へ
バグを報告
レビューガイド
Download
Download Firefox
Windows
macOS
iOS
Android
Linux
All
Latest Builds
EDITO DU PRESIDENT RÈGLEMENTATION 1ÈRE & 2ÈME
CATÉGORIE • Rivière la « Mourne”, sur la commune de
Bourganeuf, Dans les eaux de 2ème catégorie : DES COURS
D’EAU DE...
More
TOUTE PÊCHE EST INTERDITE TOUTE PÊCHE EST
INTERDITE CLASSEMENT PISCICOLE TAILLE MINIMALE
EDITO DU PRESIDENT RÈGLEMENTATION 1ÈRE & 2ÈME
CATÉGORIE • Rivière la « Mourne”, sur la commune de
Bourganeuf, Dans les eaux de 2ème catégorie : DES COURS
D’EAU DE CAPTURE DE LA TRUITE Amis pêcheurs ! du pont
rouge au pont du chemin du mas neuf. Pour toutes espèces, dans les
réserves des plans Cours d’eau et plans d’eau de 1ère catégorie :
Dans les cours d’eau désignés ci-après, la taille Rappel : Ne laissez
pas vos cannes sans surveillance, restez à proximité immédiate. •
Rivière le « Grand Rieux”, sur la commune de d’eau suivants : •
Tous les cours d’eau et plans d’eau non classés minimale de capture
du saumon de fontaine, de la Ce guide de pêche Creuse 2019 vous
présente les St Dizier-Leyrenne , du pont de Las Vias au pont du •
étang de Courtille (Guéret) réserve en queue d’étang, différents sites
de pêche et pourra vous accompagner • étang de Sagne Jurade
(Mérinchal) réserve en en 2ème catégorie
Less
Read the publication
...
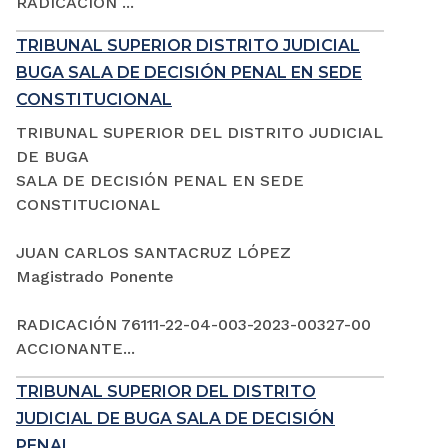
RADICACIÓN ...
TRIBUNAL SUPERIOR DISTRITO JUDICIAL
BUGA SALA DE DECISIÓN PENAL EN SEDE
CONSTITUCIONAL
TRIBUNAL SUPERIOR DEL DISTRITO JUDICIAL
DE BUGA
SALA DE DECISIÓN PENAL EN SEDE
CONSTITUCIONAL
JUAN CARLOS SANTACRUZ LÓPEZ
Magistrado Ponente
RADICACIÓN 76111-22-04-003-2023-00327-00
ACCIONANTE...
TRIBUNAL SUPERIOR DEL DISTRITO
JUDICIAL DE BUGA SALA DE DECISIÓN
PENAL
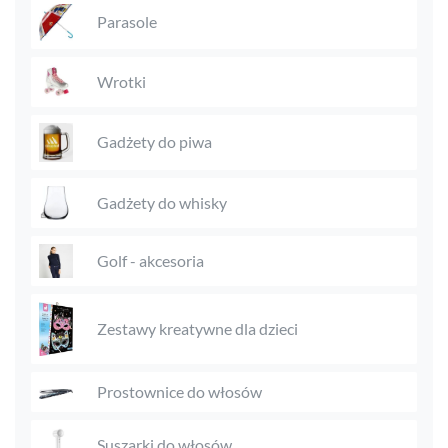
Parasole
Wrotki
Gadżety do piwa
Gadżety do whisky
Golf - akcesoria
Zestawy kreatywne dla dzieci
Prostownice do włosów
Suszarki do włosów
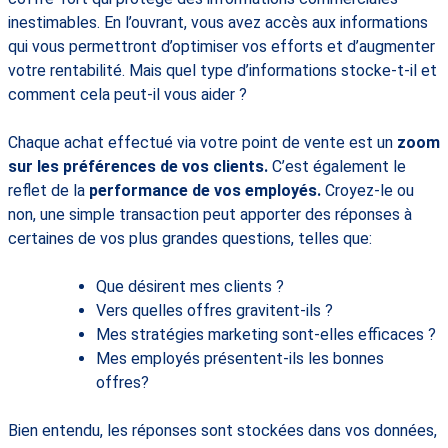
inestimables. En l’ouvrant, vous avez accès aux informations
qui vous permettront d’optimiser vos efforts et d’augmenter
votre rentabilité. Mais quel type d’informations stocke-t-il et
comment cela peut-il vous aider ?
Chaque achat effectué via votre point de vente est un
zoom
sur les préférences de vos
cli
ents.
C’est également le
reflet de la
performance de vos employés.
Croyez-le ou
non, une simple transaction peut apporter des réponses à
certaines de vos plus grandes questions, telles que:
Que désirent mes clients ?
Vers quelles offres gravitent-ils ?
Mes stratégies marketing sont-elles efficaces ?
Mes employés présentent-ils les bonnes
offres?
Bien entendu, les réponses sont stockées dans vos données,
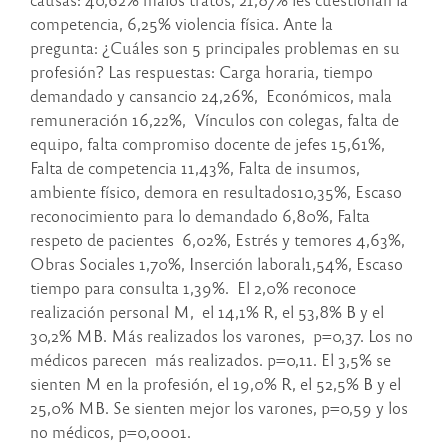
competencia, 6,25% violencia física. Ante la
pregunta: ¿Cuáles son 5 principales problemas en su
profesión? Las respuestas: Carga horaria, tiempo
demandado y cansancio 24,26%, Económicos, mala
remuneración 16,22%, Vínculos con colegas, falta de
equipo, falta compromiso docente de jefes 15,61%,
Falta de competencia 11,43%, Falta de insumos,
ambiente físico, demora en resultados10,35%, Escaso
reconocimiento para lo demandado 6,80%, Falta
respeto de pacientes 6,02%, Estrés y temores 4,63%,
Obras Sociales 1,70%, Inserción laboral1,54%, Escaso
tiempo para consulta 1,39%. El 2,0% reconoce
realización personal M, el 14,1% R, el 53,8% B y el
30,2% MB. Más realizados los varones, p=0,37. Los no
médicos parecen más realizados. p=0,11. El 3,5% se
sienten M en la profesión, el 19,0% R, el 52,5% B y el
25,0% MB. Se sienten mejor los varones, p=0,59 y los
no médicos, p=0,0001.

#### WHAT YOU SHOULD DO
Search the listing above for the lines with "demandado y cansancio" and "respeto de pacientes", then output those lines and all lines between them exactly.

#### TASK ANSWER
demandado y cansancio 24,26%, Económicos, mala
remuneración 16,22%, Vínculos con colegas, falta de
equipo, falta compromiso docente de jefes 15,61%,
Falta de competencia 11,43%, Falta de insumos,
ambiente físico, demora en resultados10,35%, Escaso
reconocimiento para lo demandado 6,80%, Falta
respeto de pacientes 6,02%, Estrés y temores 4,63%,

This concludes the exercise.